PROBLEM REQUIREMENTS →
Give back the records below exactly, omitting the pictures.

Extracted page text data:
[Start of Attachment]
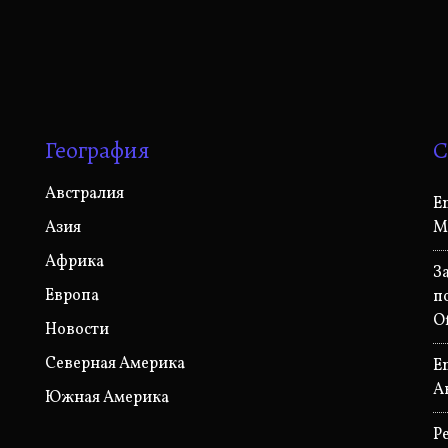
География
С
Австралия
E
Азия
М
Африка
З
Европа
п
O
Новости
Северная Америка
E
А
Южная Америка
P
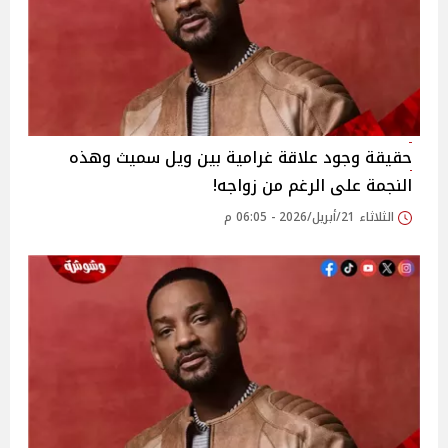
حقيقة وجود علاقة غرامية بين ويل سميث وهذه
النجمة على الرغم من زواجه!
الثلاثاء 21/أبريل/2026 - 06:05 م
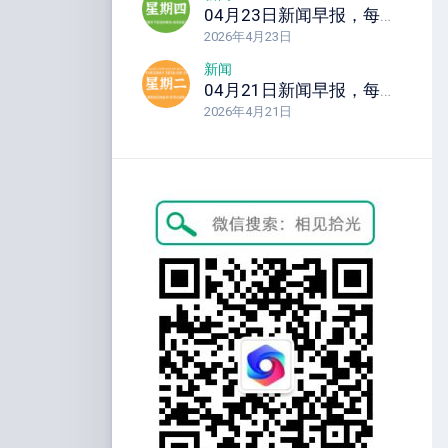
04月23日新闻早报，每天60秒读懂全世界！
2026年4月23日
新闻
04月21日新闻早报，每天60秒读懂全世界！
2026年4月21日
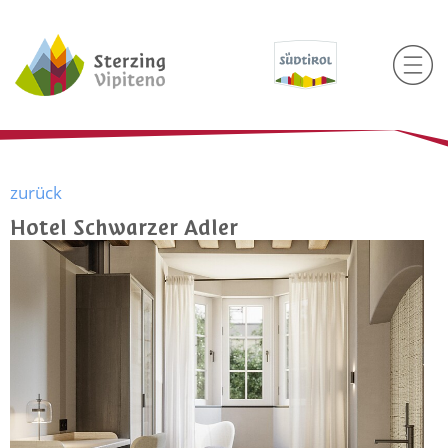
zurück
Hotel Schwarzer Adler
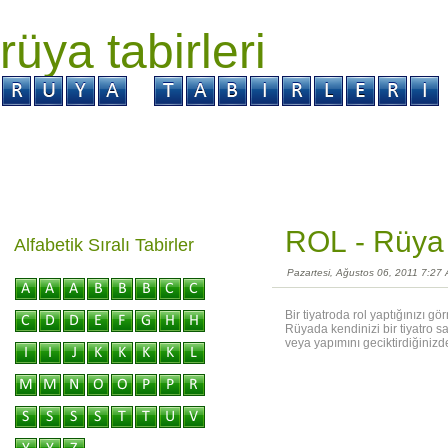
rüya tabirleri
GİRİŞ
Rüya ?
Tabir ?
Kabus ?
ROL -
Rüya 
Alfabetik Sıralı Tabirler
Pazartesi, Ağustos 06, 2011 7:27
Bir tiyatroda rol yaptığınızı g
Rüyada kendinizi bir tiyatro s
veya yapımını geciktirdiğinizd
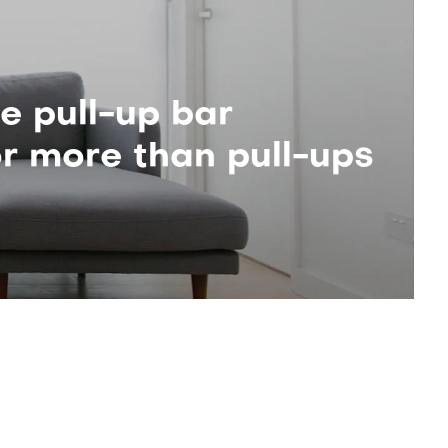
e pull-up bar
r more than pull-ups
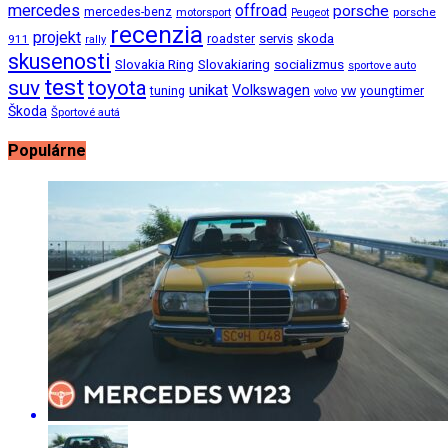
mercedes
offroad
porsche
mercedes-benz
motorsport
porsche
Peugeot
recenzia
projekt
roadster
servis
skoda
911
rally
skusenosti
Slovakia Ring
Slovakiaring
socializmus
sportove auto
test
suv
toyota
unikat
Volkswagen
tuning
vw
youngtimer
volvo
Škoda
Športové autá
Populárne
[End of Attachment]
WRITTEN RESPONSE →
География
С
Австралия
E
Азия
М
Африка
З
Европа
п
O
Новости
Северная Америка
E
А
Южная Америка
P
حقيقة وجود علاقة غرامية بين ويل سميث وهذه
النجمة على الرغم من زواجه!
الثلاثاء 21/أبريل/2026 - 06:05 م
04月23日新闻早报，每天60秒读懂全世界！
2026年4月23日
新闻
04月21日新闻早报，每天60秒读懂全世界！
2026年4月21日
zurück
Hotel Schwarzer Adler
rüya tabirleri
GİRİŞ
Rüya ?
Tabir ?
Kabus ?
ROL -
Rüya 
Alfabetik Sıralı Tabirler
Pazartesi, Ağustos 06, 2011 7:27
Bir tiyatroda rol yaptığınızı g
Rüyada kendinizi bir tiyatro s
veya yapımını geciktirdiğinizd
e pull-up bar
r more than pull-ups
mercedes
offroad
porsche
mercedes-benz
motorsport
porsche
Peugeot
recenzia
projekt
roadster
servis
skoda
911
rally
skusenosti
Slovakia Ring
Slovakiaring
socializmus
sportove auto
test
suv
toyota
unikat
Volkswagen
tuning
vw
youngtimer
volvo
Škoda
Športové autá
Populárne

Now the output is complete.